On 28 January 2015, the Upper Tribunal (in HMRC v Royal College of Pediatrics and Coleridge) agreed with HMRC that a sale of property subject to an agreement for lease did not qualify as a transfer of a going concern (TOGC) for VAT purposes as the arrangements, rather than amounting to a genuine transfer of leased property, were put in place to minimise the VAT payable.
Coleridge had sold the freehold property to Royal College. As Royal College was a charity, largely carrying out exempt activity for VAT purposes, it was concerned not to suffer any irrecoverable VAT on the purchase. It was therefore agreed between the parties that Royal College’s existing tenants would, prior to the sale, enter into an agreement for lease with Coleridge in respect of the property to be sold to Royal College.

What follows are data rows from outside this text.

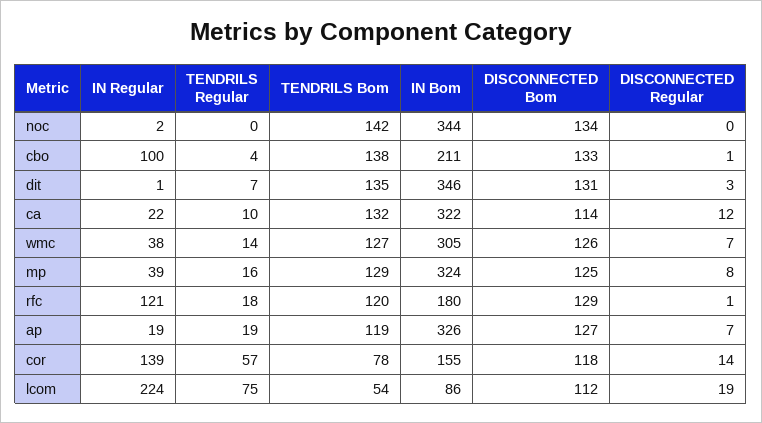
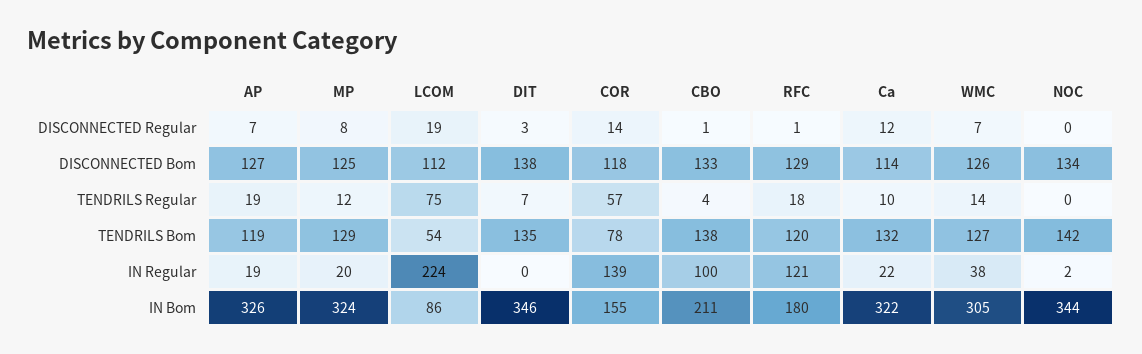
  {
    "IN Regular": {
      "noc": 2,
      "cbo": 100,
-     "dit": 1,
+     "dit": 0,
      "ca": 22,
      "wmc": 38,
-     "mp": 39,
+     "mp": 20,
      "rfc": 121,
      "ap": 19,
      "cor": 139,
      "lcom": 224
    },
    "TENDRILS Regular": {
      "noc": 0,
      "cbo": 4,
      "dit": 7,
      "ca": 10,
      "wmc": 14,
-     "mp": 16,
+     "mp": 12,
      "rfc": 18,
      "ap": 19,
      "cor": 57,
      "lcom": 75
    },
    "TENDRILS Bom": {
      "noc": 142,
      "cbo": 138,
      "dit": 135,
      "ca": 132,
      "wmc": 127,
      "mp": 129,
      "rfc": 120,
      "ap": 119,
      "cor": 78,
      "lcom": 54
    },
    "IN Bom": {
      "noc": 344,
      "cbo": 211,
      "dit": 346,
      "ca": 322,
      "wmc": 305,
      "mp": 324,
      "rfc": 180,
      "ap": 326,
      "cor": 155,
      "lcom": 86
    },
    "DISCONNECTED Bom": {
      "noc": 134,
      "cbo": 133,
-     "dit": 131,
+     "dit": 138,
      "ca": 114,
      "wmc": 126,
      "mp": 125,
      "rfc": 129,
      "ap": 127,
      "cor": 118,
      "lcom": 112
    },
    "DISCONNECTED Regular": {
      "noc": 0,
      "cbo": 1,
      "dit": 3,
      "ca": 12,
      "wmc": 7,
      "mp": 8,
      "rfc": 1,
      "ap": 7,
      "cor": 14,
      "lcom": 19
    }
  }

On the substantive issue before it, the Tribunal agreed with HMRC that the sale was not a TOGC. Adopting a “substance over form” test, looking at the parties’ intentions, it held that on the facts there was no transfer of a pre-existing business as:
- the prospective tenant was introduced by the purchaser of land, resulting from an existing relationship with the purchaser only
- the sale of the freehold and agreement for lease were part of the same arrangement.
On HMRC’s published guidance, which states that a TOGC can take the form of a property sale with the “benefit of a contractual agreement for a lease but before the lease has been signed”, the Tribunal held that the guidance did not apply to situations such as those created by the parties on this case. The guidance is general in nature and reflects HMRC’s position in “ordinary” cases.